(1.) These appeals arise out of a decision of the District Judge of Bankurah reversing the decision of the Assistant Settlement Officer of the same place. The appeals arise out of proceedings under Secs.105 and 105-A of the Bengal Tenancy Act. The entry in the Record of Eights was that the lands in question were not rent-free tenures, but were liable to pay rent. The defendants contended that the lands in fact were rent-free and the application was dismissed by the Judge in the first Court who held that the tenures were rent-free tenures.
(2.) Three points have been urged in this appeal on behalf of the appellants. Firstly, it is said that the District Judge was wrong in relying on certain evidence namely, a chitta and jamabandi prepared in connexion with the resumption proceedings in 1843, but prepared before such resumption proceedings; Secondly, it is said that the appellate Court has not considered the presumption which arises from the fact that there is no evidence that rent has ever been paid in respect of these lands. Thirdly, it is said that the question of onus has not been properly considered by the lower appellate Court.

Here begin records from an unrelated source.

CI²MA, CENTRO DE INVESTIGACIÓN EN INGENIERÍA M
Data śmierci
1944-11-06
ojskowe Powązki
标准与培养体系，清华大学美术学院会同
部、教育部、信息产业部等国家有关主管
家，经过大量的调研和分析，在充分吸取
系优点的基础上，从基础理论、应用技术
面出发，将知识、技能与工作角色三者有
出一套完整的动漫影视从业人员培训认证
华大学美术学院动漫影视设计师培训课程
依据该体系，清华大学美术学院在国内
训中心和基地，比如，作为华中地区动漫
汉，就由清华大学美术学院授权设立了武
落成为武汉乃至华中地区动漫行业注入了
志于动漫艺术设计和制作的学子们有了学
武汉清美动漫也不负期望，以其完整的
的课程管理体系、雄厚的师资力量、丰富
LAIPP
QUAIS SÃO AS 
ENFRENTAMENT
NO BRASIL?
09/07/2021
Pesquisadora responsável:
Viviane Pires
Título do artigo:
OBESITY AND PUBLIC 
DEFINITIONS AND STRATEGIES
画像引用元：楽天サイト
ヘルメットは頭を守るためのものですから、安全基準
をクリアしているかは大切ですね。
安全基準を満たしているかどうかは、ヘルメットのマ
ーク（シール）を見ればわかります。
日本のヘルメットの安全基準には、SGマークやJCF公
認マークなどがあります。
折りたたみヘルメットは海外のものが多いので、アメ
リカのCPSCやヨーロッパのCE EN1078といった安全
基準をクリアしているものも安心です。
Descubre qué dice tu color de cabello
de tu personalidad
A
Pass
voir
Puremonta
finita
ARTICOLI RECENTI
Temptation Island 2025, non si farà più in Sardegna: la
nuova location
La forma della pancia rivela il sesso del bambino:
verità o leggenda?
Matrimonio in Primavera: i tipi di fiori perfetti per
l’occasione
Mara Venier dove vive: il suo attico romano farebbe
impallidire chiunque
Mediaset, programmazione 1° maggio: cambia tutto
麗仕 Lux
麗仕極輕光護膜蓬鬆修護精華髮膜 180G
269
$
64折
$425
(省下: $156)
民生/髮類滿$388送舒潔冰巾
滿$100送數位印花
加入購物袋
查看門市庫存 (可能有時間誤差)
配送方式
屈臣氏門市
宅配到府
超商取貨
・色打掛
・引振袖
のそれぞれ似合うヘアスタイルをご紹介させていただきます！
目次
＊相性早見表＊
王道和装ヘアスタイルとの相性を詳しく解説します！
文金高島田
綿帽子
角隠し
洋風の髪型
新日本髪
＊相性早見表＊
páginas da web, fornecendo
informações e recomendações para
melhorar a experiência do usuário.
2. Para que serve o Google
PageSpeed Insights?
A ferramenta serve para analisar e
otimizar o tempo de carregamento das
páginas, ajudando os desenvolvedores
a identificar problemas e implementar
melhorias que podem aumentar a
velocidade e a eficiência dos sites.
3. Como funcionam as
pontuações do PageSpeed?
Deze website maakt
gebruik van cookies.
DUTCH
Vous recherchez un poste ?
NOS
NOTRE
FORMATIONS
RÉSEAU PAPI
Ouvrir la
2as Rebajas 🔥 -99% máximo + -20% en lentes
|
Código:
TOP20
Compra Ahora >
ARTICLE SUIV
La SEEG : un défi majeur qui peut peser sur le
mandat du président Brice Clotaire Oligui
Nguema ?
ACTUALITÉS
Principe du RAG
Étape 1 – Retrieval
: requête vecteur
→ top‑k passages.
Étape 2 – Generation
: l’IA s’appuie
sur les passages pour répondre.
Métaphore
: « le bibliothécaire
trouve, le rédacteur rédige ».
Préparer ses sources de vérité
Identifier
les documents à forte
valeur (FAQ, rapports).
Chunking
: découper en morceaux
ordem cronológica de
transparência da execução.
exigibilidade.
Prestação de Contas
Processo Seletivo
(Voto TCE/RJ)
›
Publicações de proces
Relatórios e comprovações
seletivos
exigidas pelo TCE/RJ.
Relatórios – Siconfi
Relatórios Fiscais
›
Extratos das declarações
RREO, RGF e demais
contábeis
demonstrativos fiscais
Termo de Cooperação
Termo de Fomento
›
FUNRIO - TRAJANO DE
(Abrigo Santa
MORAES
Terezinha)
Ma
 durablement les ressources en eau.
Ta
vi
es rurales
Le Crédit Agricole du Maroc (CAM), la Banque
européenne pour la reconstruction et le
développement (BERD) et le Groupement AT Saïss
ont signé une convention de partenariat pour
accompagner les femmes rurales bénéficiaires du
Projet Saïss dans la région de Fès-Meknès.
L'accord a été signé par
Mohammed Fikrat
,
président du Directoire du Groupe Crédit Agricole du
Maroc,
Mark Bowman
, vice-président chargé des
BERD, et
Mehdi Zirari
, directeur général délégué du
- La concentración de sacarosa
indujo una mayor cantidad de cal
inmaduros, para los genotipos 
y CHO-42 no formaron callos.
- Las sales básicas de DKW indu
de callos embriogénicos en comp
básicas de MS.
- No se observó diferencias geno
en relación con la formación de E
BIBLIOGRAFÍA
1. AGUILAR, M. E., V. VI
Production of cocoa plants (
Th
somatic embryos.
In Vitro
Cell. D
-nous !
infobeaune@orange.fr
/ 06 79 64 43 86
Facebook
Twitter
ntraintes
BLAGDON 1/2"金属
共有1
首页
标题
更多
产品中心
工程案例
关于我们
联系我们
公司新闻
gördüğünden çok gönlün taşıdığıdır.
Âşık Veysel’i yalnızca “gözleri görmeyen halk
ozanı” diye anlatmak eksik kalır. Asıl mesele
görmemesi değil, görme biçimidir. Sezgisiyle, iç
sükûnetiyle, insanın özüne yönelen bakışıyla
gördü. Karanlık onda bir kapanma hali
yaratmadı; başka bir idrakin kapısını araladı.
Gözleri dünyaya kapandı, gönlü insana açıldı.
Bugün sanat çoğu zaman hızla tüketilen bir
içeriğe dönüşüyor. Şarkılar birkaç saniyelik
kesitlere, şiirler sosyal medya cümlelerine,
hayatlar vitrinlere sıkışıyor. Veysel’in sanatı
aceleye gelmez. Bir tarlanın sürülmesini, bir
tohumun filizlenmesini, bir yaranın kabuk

(3.) Now, as I have already stated, the first point relates to the chitta and the jamabandi. The resumption proceedings are not in evidence and in my opinion that being so the chitta and jamabandi should not have been considered by the Court below. That is in accordance with the decision in Ram Chander Sao V/s. Bunsee dhur Naik [1883] 9 Cal. 741. The head-note is as follows: Chittas made by Government for its own private use are nothing more than documents prepared for the information of the Collector and not evidence against private persons for the purpose of proving that the lands described therein are or are not of a particular character or tenure.